## TRY IT
The pictures in the data below are to be omitted; all else must be duplicated exactly.

## SOURCE MATERIAL
────────

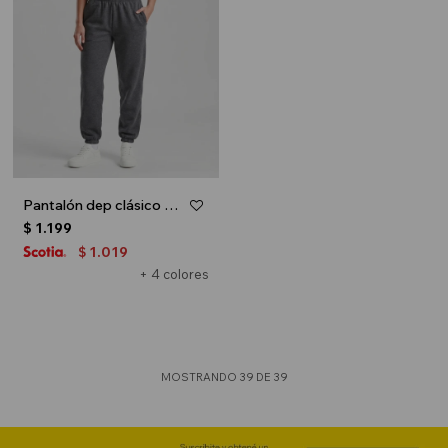
Pantalón dep clásico c/puños elásticos - UNISEX - Gris melange oscuro
$
1.199
1.019
$
+ 4 colores
MOSTRANDO
39
DE
39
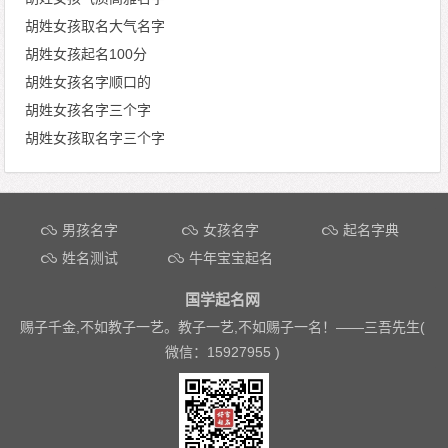
胡姓女孩取名大气名字
胡姓女孩起名100分
胡姓女孩名字顺口的
胡姓女孩名字三个字
胡姓女孩取名字三个字
文章导航
男孩名字
女孩名字
起名字典
姓名测试
牛年宝宝起名
国学起名网
赐子千金,不如教子一艺。教子一艺,不如赐子一名！——
三吾先生(
微信：15927955 )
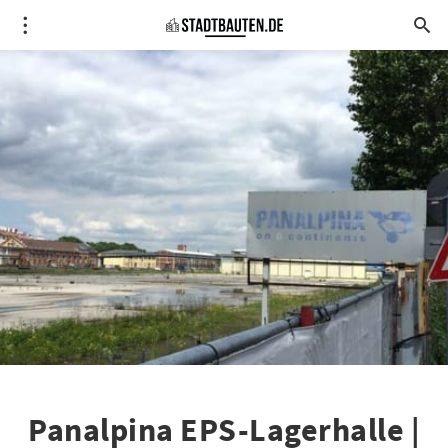
Panalpina EPS-Lagerhalle |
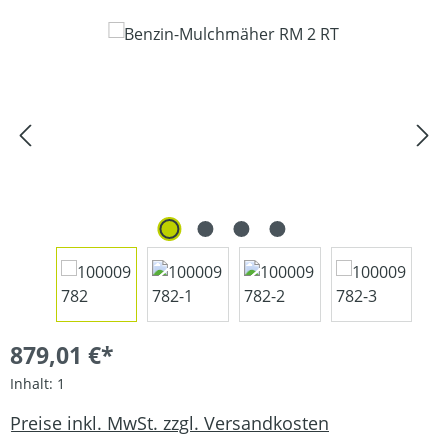
Bildergalerie überspringen
879,01 €*
Inhalt:
1
Preise inkl. MwSt. zzgl. Versandkosten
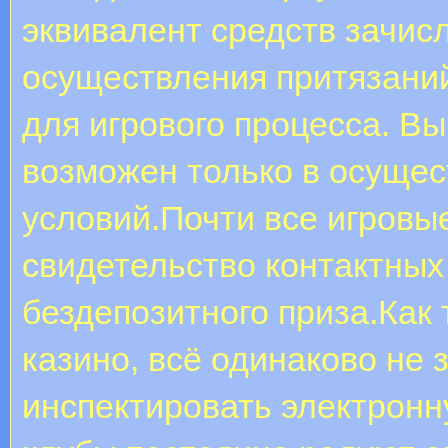
эквивалент средств зачис
осуществления притязани
для игрового процесса. В
возможен только в осуще
условий.Почти все игровы
свидетельство контактных
бездепозитного приза.Как 
казино, всё одинаково не
инспектировать электронн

────────

## RESPONSE TO THIS EXERCISE
Pantalón dep clásico c/puños elásticos - UNISEX - Gris melange oscuro
$
1.199
1.019
$
+ 4 colores
MOSTRANDO
39
DE
39
胡姓女孩取名大气名字
胡姓女孩起名100分
胡姓女孩名字顺口的
胡姓女孩名字三个字
胡姓女孩取名字三个字
文章导航
男孩名字
女孩名字
起名字典
姓名测试
牛年宝宝起名
国学起名网
赐子千金,不如教子一艺。教子一艺,不如赐子一名！——
三吾先生(
微信：15927955 )
Panalpina EPS-Lagerhalle |
Bildergalerie überspringen
879,01 €*
Inhalt:
1
Preise inkl. MwSt. zzgl. Versandkosten
эквивалент средств зачис
осуществления притязани
для игрового процесса. В
возможен только в осуще
условий.Почти все игровы
свидетельство контактных
бездепозитного приза.Как 
казино, всё одинаково не
инспектировать электронн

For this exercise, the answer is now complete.